Visual and literary art have been conducting playful excursions into the quantum mechanical mind of man far ahead of its physical discovery. Cubism for instance investigated reality based on multiple perspectives. The Jekyll and Hyde theme does the same; Face Off even implored an additional broken symmetry motif. The Back to the Future cycle was based on it, so was Sliding Doors, Groundhog Day and many Star Trek episodes (for instance Voyager-Deadlock).
Imagine a traveler in a car headed west coming to an intersection where the highway breaches into a narrow dirt road to the right, a continuing highway straight ahead and a broad dirt road to the left. The chance that the traveler will choose the highway straight ahead is by far the greatest because many before him have done so and that's why there is a highway. Only a few travelers have gone right, a little more have gone left but the bulk has traveled straight on. If our traveler finally directs his car to the right, the large-scale evidence of the traveler's past is obvious; he came from the highway and turned right. But what cannot be determined is what went on inside the traveler's head when he was trying to choose. He might even have desired to lift off into the sky or sink into the ground. And by the ability to extrapolate, the mind of the traveler has ventured into all possible directions. The car of the traveler follows one road; the mind of the traveler follows many.
Now imagine a writer bent over a notepad. After every sentence he writes down (large-scale) his mind scouts all possible proceedings (small-scale) and when he finally chooses to write one down (impact), it will only display one of the possible trains of thought while all the others remain in obscurity forever. The book of the writer explores one narrative; the mind of the writer explores many.
🔼Calvin and Arminius
Calvin was right when he concluded that a man's life is limited by his original qualities, and wrong when he concluded that man's personal journey is determinable by any intelligence in existence. Arminius was right about man's original free will, but the freedom of quanta does not imply that a particle cannot run into obstacles, such as a recording screen, a perforated screen or even other particles. A human mind proceeds according to all its possibilities but also responds to external happenings. A mind develops freely until it meets another mind and bonds with it into a school of thought or religion. Minds make culture like quanta make objects, and as soon as a quantum engages in a bond with another quantum, its freedom is infringed. Recent experiments have revealed that quantum irregularity prevails somewhat after particles bond. Compounds as large as bucky-balls (60 atoms) show interference patterns in the slot-screen experiment. But the larger they get, the more they forfeit freedom.
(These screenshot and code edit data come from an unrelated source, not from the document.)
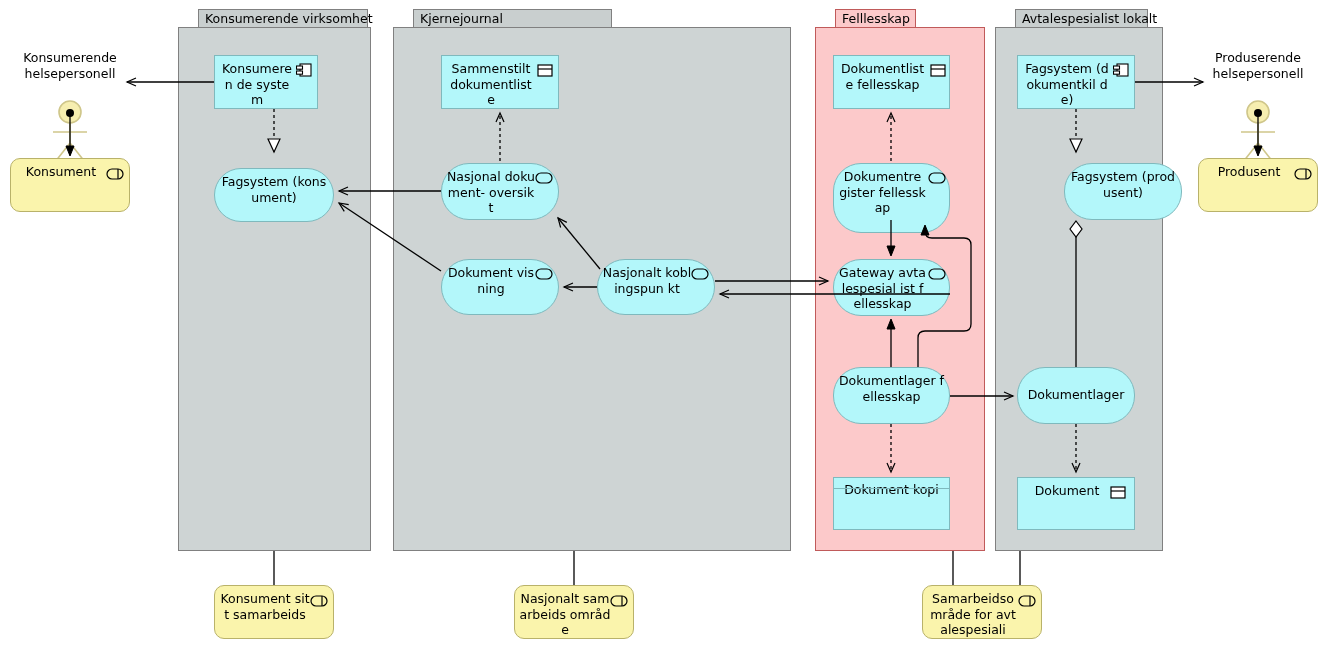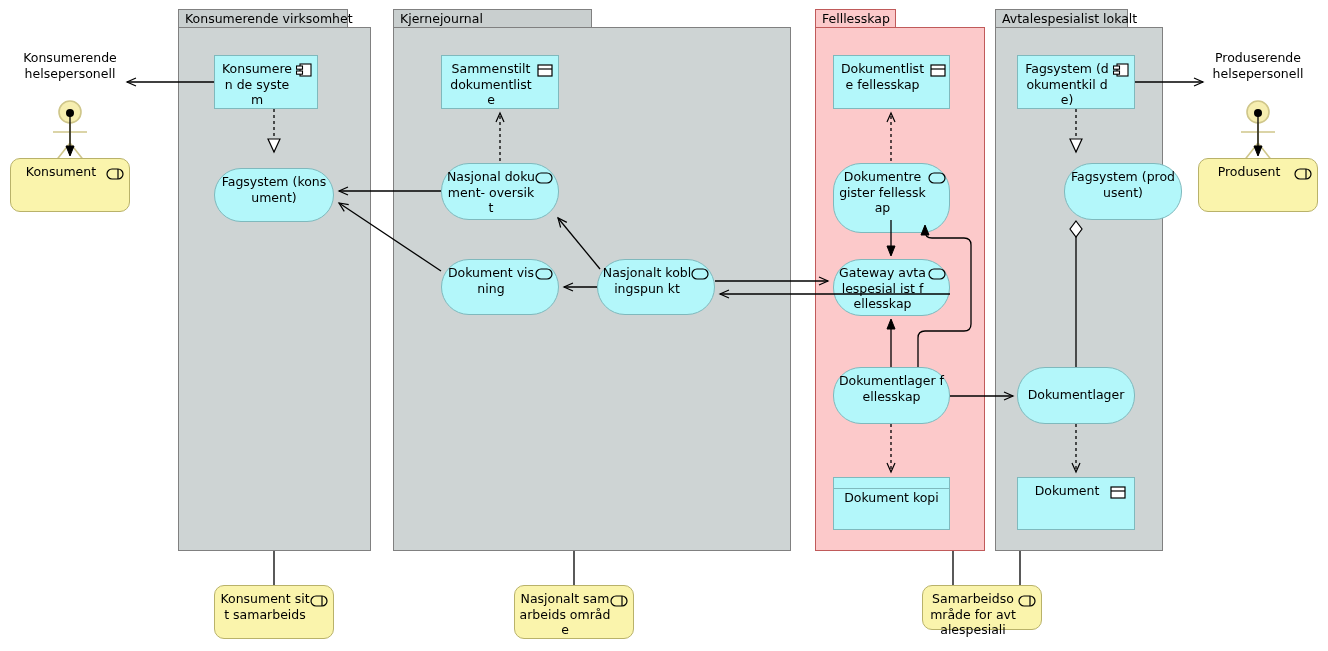--- a/index.html
+++ b/index.html
@@ -1,21 +1,21 @@
 <!DOCTYPE html>
 <html><head>
 <meta charset="utf-8">
 <style>
   html,body{margin:0;padding:0;background:#ffffff;}
   body{font-family:"DejaVu Sans","Liberation Sans",sans-serif;}
   #canvas{position:relative;width:1328px;height:651px;background:#ffffff;overflow:hidden;}
 
   .pkg{position:absolute;box-sizing:border-box;}
   .pkg-tab{position:absolute;box-sizing:border-box;height:19px;border:1px solid #808080;
-           font-size:12.5px;line-height:17px;padding-left:6px;color:#000;white-space:nowrap;}
+           font-size:12.5px;line-height:17px;padding-left:6px;color:#000;white-space:nowrap;margin-left:20px;}
   .pkg-body{position:absolute;box-sizing:border-box;border:1px solid #808080;}
 
   .node{position:absolute;box-sizing:border-box;background:#b3f7fa;border:1px solid #7fb9bd;}
   .node.rect{border-radius:0;}
   .node.round{border-radius:28px;}
   .node.yellow{background:#faf4ac;border:1px solid #b9b26a;border-radius:10px;}
 
   .nlabel{position:absolute;left:0;right:0;top:0;text-align:center;font-size:12.5px;
           line-height:15.5px;color:#000;padding:5px 4px 0 4px;box-sizing:border-box;
           word-break:break-all;overflow:hidden;}
@@ -158,21 +158,21 @@
     <svg class="ico" style="right:3px;top:8px;" width="18" height="12">
       <rect x="1" y="1" width="16" height="10" rx="5" fill="none" stroke="#000" stroke-width="1.2"></rect>
     </svg>
   </div>
 
   <div class="node round" style="left:833px;top:367px;width:117px;height:57px;">
     <div class="nlabel">Dokumentlager fellesskap</div>
   </div>
 
   <div class="node rect" style="left:833px;top:477px;width:117px;height:53px;">
-    <div class="nlabel" style="padding-top:12px;">Dokument kopi</div>
+    <div class="nlabel" style="padding-top:4px;">Dokument kopi</div>
     <div style="position:absolute;left:0;right:0;top:10px;height:1px;background:#7fb9bd;"></div>
   </div>
 
   <div class="node rect" style="left:1017px;top:55px;width:118px;height:54px;">
     <div class="nlabel pad-ico">Fagsystem (dokumentkil de)</div>
     <svg class="ico" style="right:5px;top:7px;" width="16" height="14">
       <rect x="4" y="1" width="11" height="12" fill="#fff" stroke="#000" stroke-width="1.1"></rect>
       <rect x="0.5" y="3" width="6" height="3.2" fill="#fff" stroke="#000" stroke-width="1.1"></rect>
       <rect x="0.5" y="8" width="6" height="3.2" fill="#fff" stroke="#000" stroke-width="1.1"></rect>
     </svg>
@@ -203,21 +203,21 @@
   </div>
 
   <div class="node yellow" style="left:514px;top:585px;width:120px;height:54px;">
     <div class="nlabel pad-ico">Nasjonalt samarbeids område</div>
     <svg class="ico" style="right:5px;top:9px;" width="18" height="12">
       <rect x="1" y="1" width="16" height="10" rx="5" fill="none" stroke="#000" stroke-width="1.2"></rect>
       <line x1="12" y1="1" x2="12" y2="11" stroke="#000" stroke-width="1.2"></line>
     </svg>
   </div>
 
-  <div class="node yellow" style="left:922px;top:585px;width:120px;height:45px;">
+  <div class="node yellow" style="left:922px;top:585px;width:120px;height:54px;">
     <div class="nlabel pad-ico">Samarbeidso mråde for avtalespesiali</div>
     <svg class="ico" style="right:5px;top:9px;" width="18" height="12">
       <rect x="1" y="1" width="16" height="10" rx="5" fill="none" stroke="#000" stroke-width="1.2"></rect>
       <line x1="12" y1="1" x2="12" y2="11" stroke="#000" stroke-width="1.2"></line>
     </svg>
   </div>
 
   <svg class="overlay">
     <defs>
       <marker id="arrOpen" markerWidth="12" markerHeight="12" refX="10" refY="5" orient="auto" markerUnits="userSpaceOnUse">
James Surowiecki, in his eye-opening book The Wisdom of Crowds, explores the amazing decision-making ability of large groups. "[A]sk a hundred people to answer a question or solve a problem, and the average answer will often be at least as good as the answer of the smartest member. [...] You could say it's as if we've been programmed to be collectively smart. [...] Paradoxically, the best way for a group to be smart is for each person in it to think and act as independently as possible."
Groups are good. We're social creatures and groups are needed to make us who we can be. But bucky-balls such as rigid, doctrinal sodalities should be avoided if we want to grow up. Even Christians should not blindly march along with their denomination's liturgies, but search for a unique and playful relationship with the Creator. The freedom of our minds is our greatest asset. Its possibilities are vast and largely unexplored. And its destiny is far from static.